Japan’s top government spokesman Katsunobu Kato said Monday that “bullying and abuse are acts that must not happen and are utterly intolerable, regardless of whether a person has a disability or not.”

The chief Cabinet secretary said he hopes the organizing committee “deals appropriately” with the matter.

Ahead of the Tokyo Paralympics set to start Aug. 24, Kato said, “We would like to firmly deliver the spirit of ‘barrier-free’ toward realizing an inclusive society.”

Yoichiro Yamazaki, editor-in-chief of Rockin’On Japan, also apologized for running the interview with Oyamada, saying “It was the wrong thing to do from the point of view of morals and sincerity.”

“I offer a deep apology to all the victims and their families as well as to those who felt displeasure reading the story,” said Yamazaki, who interviewed Oyamada for the story in question.

Oyamada, a former member of “Flipper’s Guitar” along with Kenji Ozawa, went solo under the stage name Cornelius in 1993. He gained popularity among the young for the “Shibuya-kei” pop music sound in the 1990s.

The scandal is not the first to rock the Tokyo Games, which will finally start after a one-year postponement due to the coronavirus pandemic.

Former Japanese Prime Minister Yoshiro Mori stepped down in February as head of the Tokyo Olympics organizing committee after coming under fire at home and abroad for saying meetings with women tend to “drag on” because they talk too much.

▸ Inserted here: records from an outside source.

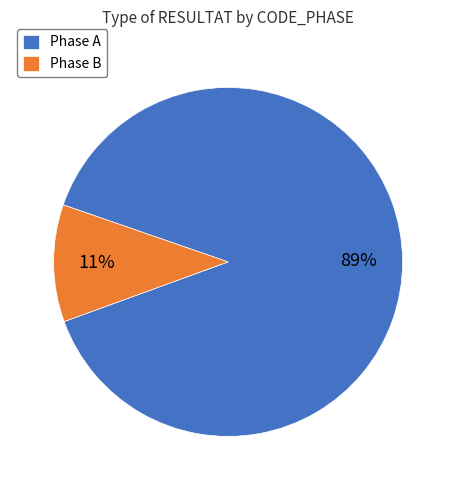

Which has a higher value, Phase B or Phase A?

Phase A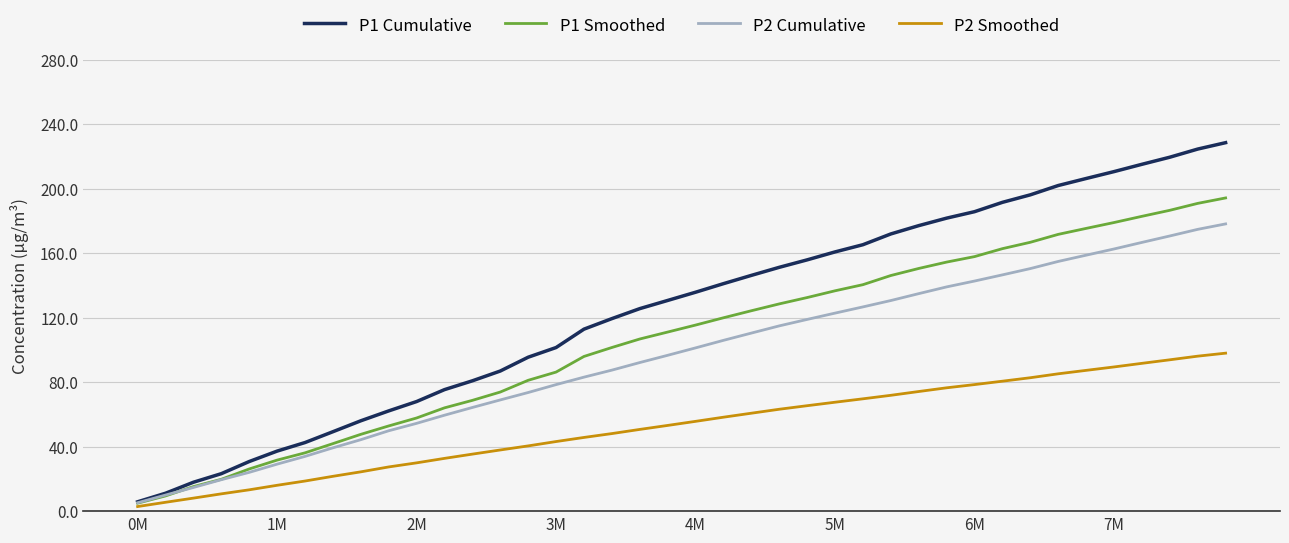

Rank the series by their maximum value, from highest to lowest.

P1 Cumulative, P1 Smoothed, P2 Cumulative, P2 Smoothed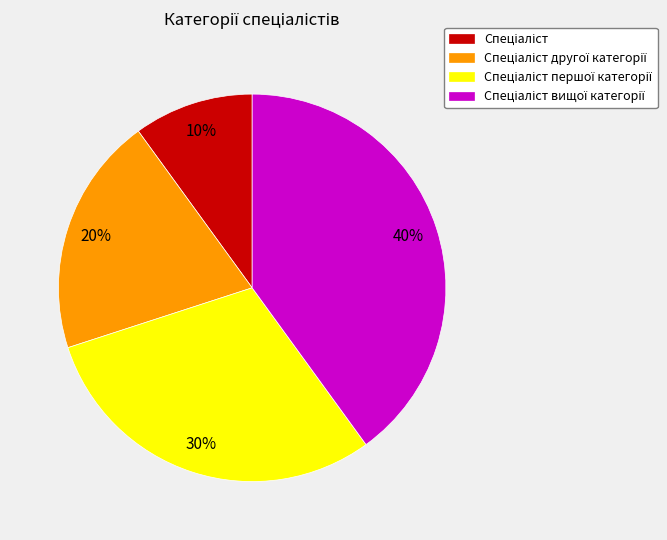

To the nearest percent, what is the difference between the largest and smallest slice percentages?

30%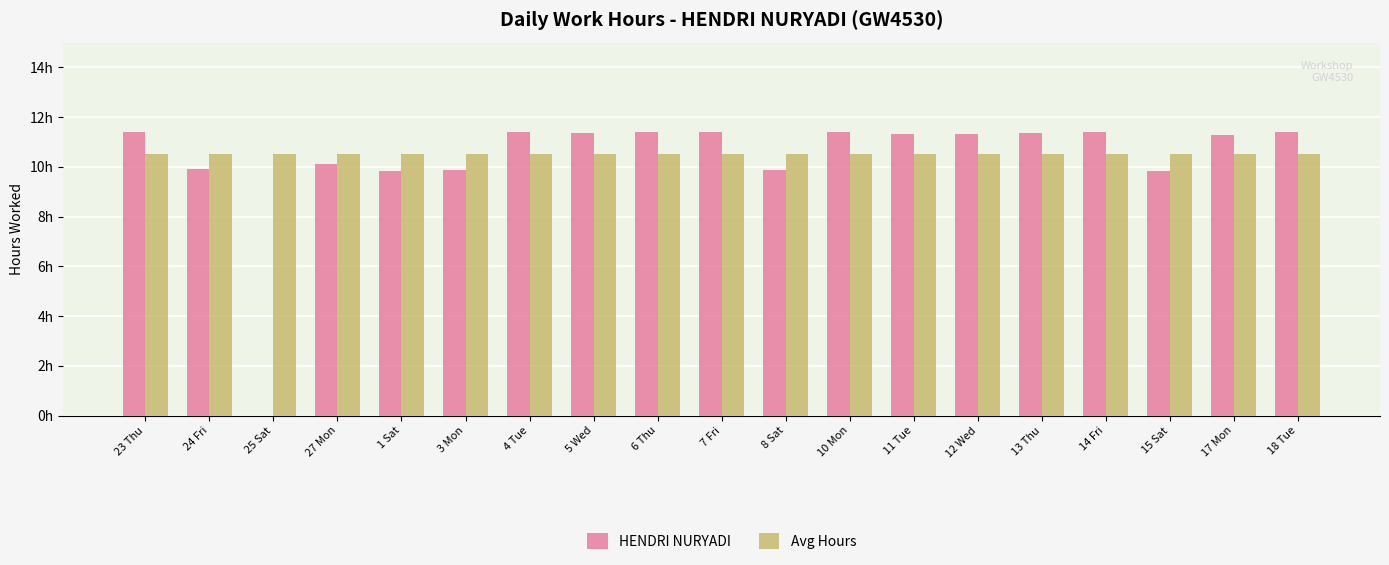

True or false: HENDRI NURYADI has a value of 5.3 at 14 Fri.

False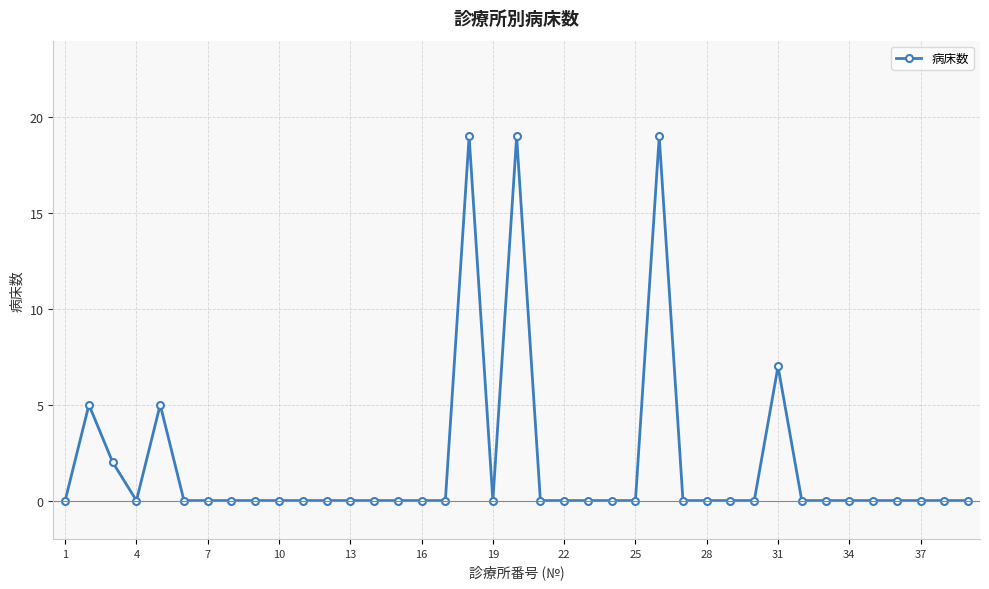

What is the maximum value shown in the chart?

19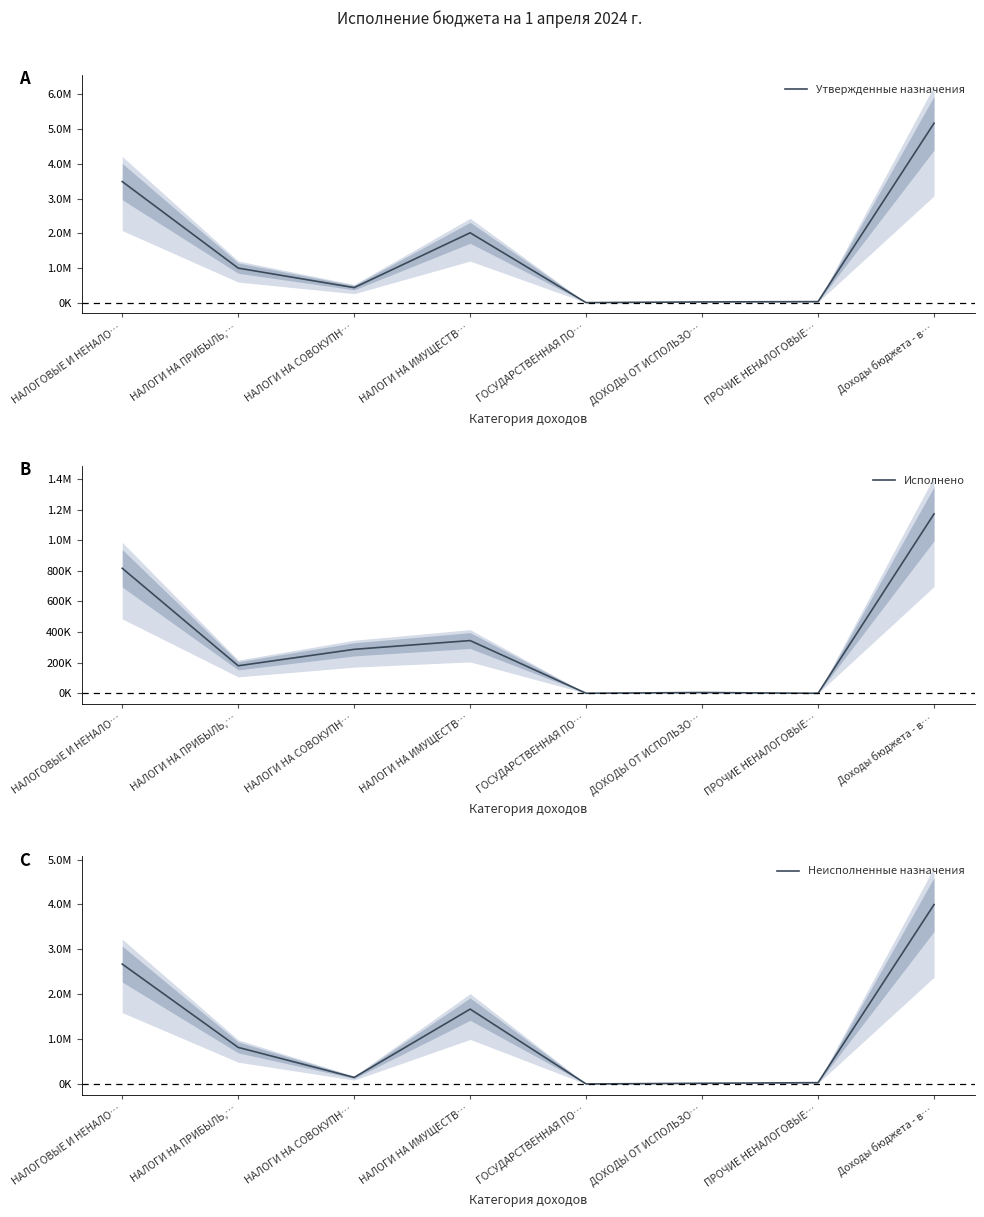

Where do Исполнено and Неисполненные назначения first cross each other?

НАЛОГИ НА ПРИБЫЛЬ,… and НАЛОГИ НА СОВОКУПН…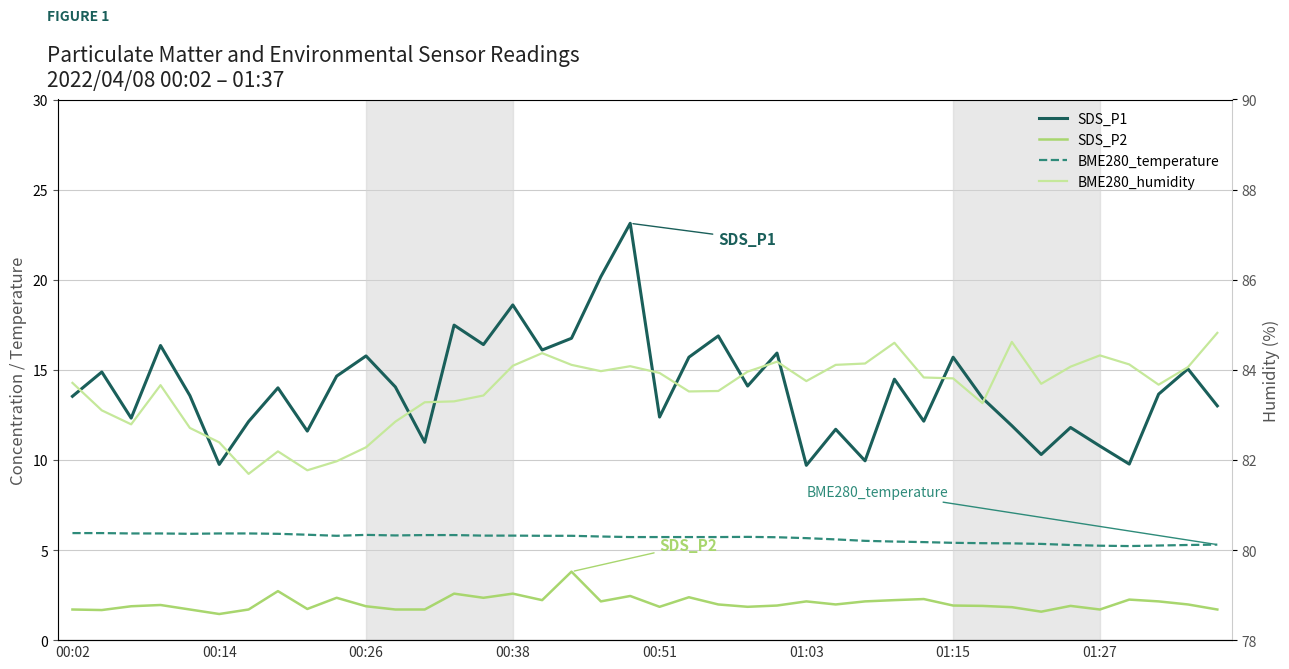

What is the value of the BME280_temperature point at the 26th from the left?

5.7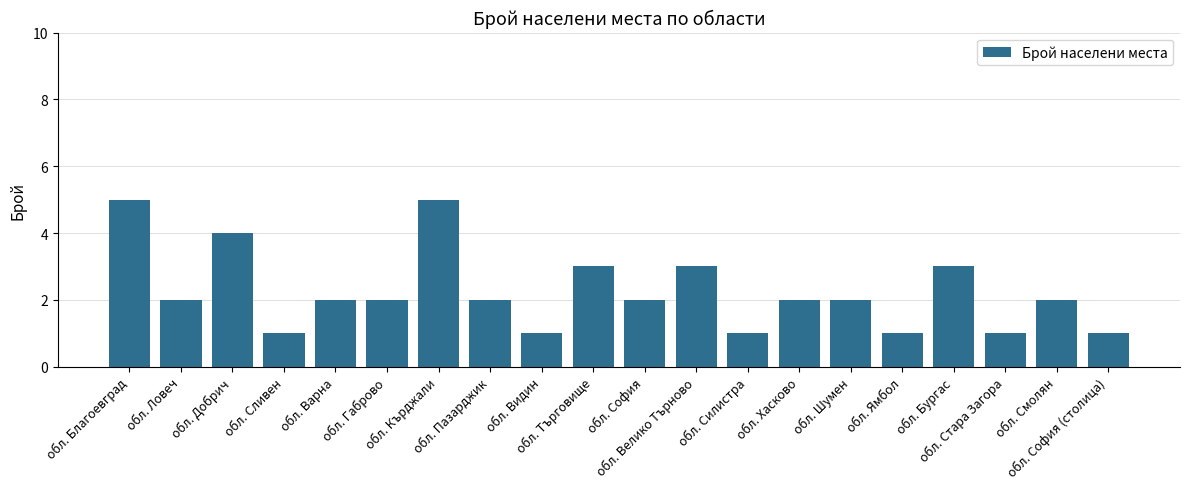

What is the label of the 15th bar from the left?

обл. Шумен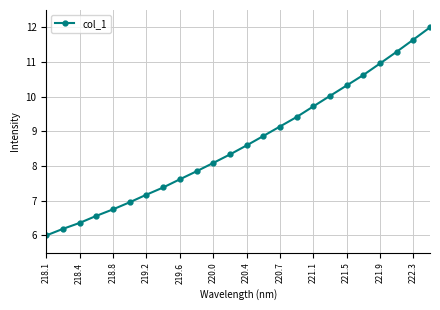

What is the value of the 15th point from the left?

9.1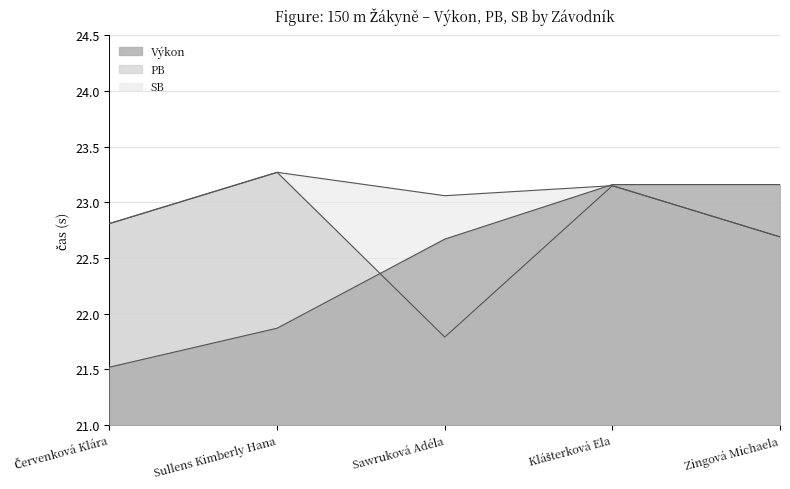

At which label does Výkon reach its minimum?

Červenková Klára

The Summer Games’ creative director, Hiroshi Sasaki, also resigned in March after it was revealed he had privately suggested plus-sized celebrity Naomi Watanabe dress as a pig for the opening ceremony to play the role of an “Olympig.”

U.S. media also reported on the scandal, with broadcaster NBC, whose parent NBCUniversal Media LLC has the rights to broadcast the Tokyo Games, saying in its story on Sunday that on social media, “critics were far from forgiving” despite Oyamada’s apology.

It included in the story a tweet that read, “How can a person who committed such discriminatory and violent acts to be considered qualified for getting involved in Olympic and Paralympic Games?”

The Associated Press also said Oyamada’s past acts are sparking a backlash on social media, with people demanding his resignation.